> _MATERIALS PROVIDED_
────

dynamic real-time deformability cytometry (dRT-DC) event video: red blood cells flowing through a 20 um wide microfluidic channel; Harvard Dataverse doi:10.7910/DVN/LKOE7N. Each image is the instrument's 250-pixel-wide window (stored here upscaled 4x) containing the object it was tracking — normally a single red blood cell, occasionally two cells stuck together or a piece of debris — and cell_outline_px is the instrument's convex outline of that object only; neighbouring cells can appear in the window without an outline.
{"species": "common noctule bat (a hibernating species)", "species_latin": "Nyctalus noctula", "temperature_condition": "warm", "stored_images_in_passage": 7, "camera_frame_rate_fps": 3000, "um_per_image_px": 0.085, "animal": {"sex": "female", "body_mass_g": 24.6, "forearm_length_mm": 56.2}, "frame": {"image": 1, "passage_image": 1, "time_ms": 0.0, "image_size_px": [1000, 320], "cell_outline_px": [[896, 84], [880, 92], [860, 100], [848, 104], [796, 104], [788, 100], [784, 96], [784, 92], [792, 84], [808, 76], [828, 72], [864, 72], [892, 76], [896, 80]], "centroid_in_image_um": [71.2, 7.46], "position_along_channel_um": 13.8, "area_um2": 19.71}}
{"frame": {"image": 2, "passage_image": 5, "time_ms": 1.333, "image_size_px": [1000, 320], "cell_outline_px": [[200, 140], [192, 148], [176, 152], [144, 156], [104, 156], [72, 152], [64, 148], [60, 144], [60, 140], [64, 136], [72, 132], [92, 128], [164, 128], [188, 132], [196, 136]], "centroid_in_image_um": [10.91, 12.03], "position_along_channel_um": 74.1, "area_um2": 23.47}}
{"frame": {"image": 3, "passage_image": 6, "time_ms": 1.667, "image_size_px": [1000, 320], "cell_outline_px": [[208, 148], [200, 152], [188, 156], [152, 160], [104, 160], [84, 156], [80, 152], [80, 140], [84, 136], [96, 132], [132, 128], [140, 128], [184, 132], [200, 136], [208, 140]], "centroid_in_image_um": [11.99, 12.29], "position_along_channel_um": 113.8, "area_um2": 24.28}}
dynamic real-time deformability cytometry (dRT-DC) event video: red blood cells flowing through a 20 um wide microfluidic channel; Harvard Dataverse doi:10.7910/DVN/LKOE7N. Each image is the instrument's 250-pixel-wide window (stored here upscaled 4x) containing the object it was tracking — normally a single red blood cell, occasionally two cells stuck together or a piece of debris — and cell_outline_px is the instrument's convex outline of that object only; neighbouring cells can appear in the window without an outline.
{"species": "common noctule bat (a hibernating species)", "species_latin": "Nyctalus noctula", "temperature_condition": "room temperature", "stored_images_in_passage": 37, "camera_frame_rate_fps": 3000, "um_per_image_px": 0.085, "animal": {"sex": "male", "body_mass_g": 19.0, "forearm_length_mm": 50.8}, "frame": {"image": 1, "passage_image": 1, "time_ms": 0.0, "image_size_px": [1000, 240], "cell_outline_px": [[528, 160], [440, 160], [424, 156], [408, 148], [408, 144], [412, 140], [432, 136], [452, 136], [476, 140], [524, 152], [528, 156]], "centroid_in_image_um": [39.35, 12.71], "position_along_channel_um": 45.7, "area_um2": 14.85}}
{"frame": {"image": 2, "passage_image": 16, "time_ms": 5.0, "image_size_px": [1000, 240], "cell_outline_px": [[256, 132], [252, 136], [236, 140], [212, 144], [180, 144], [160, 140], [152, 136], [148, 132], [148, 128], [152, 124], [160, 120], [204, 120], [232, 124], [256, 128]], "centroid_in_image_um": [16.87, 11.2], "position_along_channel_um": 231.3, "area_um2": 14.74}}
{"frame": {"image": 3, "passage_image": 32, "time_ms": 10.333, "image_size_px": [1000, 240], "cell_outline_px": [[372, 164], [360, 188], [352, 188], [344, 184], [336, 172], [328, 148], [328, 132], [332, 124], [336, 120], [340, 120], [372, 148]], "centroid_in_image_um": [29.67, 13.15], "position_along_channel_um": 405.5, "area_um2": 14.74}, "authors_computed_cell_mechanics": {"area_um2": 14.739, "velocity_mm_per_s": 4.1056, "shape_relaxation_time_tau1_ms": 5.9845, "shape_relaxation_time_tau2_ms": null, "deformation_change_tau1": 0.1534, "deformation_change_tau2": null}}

────

> _BRIEF_
Output all preceding records character for character.

> _OUTPUT FOR THIS TASK_
dynamic real-time deformability cytometry (dRT-DC) event video: red blood cells flowing through a 20 um wide microfluidic channel; Harvard Dataverse doi:10.7910/DVN/LKOE7N. Each image is the instrument's 250-pixel-wide window (stored here upscaled 4x) containing the object it was tracking — normally a single red blood cell, occasionally two cells stuck together or a piece of debris — and cell_outline_px is the instrument's convex outline of that object only; neighbouring cells can appear in the window without an outline.
{"species": "common noctule bat (a hibernating species)", "species_latin": "Nyctalus noctula", "temperature_condition": "warm", "stored_images_in_passage": 7, "camera_frame_rate_fps": 3000, "um_per_image_px": 0.085, "animal": {"sex": "female", "body_mass_g": 24.6, "forearm_length_mm": 56.2}, "frame": {"image": 1, "passage_image": 1, "time_ms": 0.0, "image_size_px": [1000, 320], "cell_outline_px": [[896, 84], [880, 92], [860, 100], [848, 104], [796, 104], [788, 100], [784, 96], [784, 92], [792, 84], [808, 76], [828, 72], [864, 72], [892, 76], [896, 80]], "centroid_in_image_um": [71.2, 7.46], "position_along_channel_um": 13.8, "area_um2": 19.71}}
{"frame": {"image": 2, "passage_image": 5, "time_ms": 1.333, "image_size_px": [1000, 320], "cell_outline_px": [[200, 140], [192, 148], [176, 152], [144, 156], [104, 156], [72, 152], [64, 148], [60, 144], [60, 140], [64, 136], [72, 132], [92, 128], [164, 128], [188, 132], [196, 136]], "centroid_in_image_um": [10.91, 12.03], "position_along_channel_um": 74.1, "area_um2": 23.47}}
{"frame": {"image": 3, "passage_image": 6, "time_ms": 1.667, "image_size_px": [1000, 320], "cell_outline_px": [[208, 148], [200, 152], [188, 156], [152, 160], [104, 160], [84, 156], [80, 152], [80, 140], [84, 136], [96, 132], [132, 128], [140, 128], [184, 132], [200, 136], [208, 140]], "centroid_in_image_um": [11.99, 12.29], "position_along_channel_um": 113.8, "area_um2": 24.28}}
dynamic real-time deformability cytometry (dRT-DC) event video: red blood cells flowing through a 20 um wide microfluidic channel; Harvard Dataverse doi:10.7910/DVN/LKOE7N. Each image is the instrument's 250-pixel-wide window (stored here upscaled 4x) containing the object it was tracking — normally a single red blood cell, occasionally two cells stuck together or a piece of debris — and cell_outline_px is the instrument's convex outline of that object only; neighbouring cells can appear in the window without an outline.
{"species": "common noctule bat (a hibernating species)", "species_latin": "Nyctalus noctula", "temperature_condition": "room temperature", "stored_images_in_passage": 37, "camera_frame_rate_fps": 3000, "um_per_image_px": 0.085, "animal": {"sex": "male", "body_mass_g": 19.0, "forearm_length_mm": 50.8}, "frame": {"image": 1, "passage_image": 1, "time_ms": 0.0, "image_size_px": [1000, 240], "cell_outline_px": [[528, 160], [440, 160], [424, 156], [408, 148], [408, 144], [412, 140], [432, 136], [452, 136], [476, 140], [524, 152], [528, 156]], "centroid_in_image_um": [39.35, 12.71], "position_along_channel_um": 45.7, "area_um2": 14.85}}
{"frame": {"image": 2, "passage_image": 16, "time_ms": 5.0, "image_size_px": [1000, 240], "cell_outline_px": [[256, 132], [252, 136], [236, 140], [212, 144], [180, 144], [160, 140], [152, 136], [148, 132], [148, 128], [152, 124], [160, 120], [204, 120], [232, 124], [256, 128]], "centroid_in_image_um": [16.87, 11.2], "position_along_channel_um": 231.3, "area_um2": 14.74}}
{"frame": {"image": 3, "passage_image": 32, "time_ms": 10.333, "image_size_px": [1000, 240], "cell_outline_px": [[372, 164], [360, 188], [352, 188], [344, 184], [336, 172], [328, 148], [328, 132], [332, 124], [336, 120], [340, 120], [372, 148]], "centroid_in_image_um": [29.67, 13.15], "position_along_channel_um": 405.5, "area_um2": 14.74}, "authors_computed_cell_mechanics": {"area_um2": 14.739, "velocity_mm_per_s": 4.1056, "shape_relaxation_time_tau1_ms": 5.9845, "shape_relaxation_time_tau2_ms": null, "deformation_change_tau1": 0.1534, "deformation_change_tau2": null}}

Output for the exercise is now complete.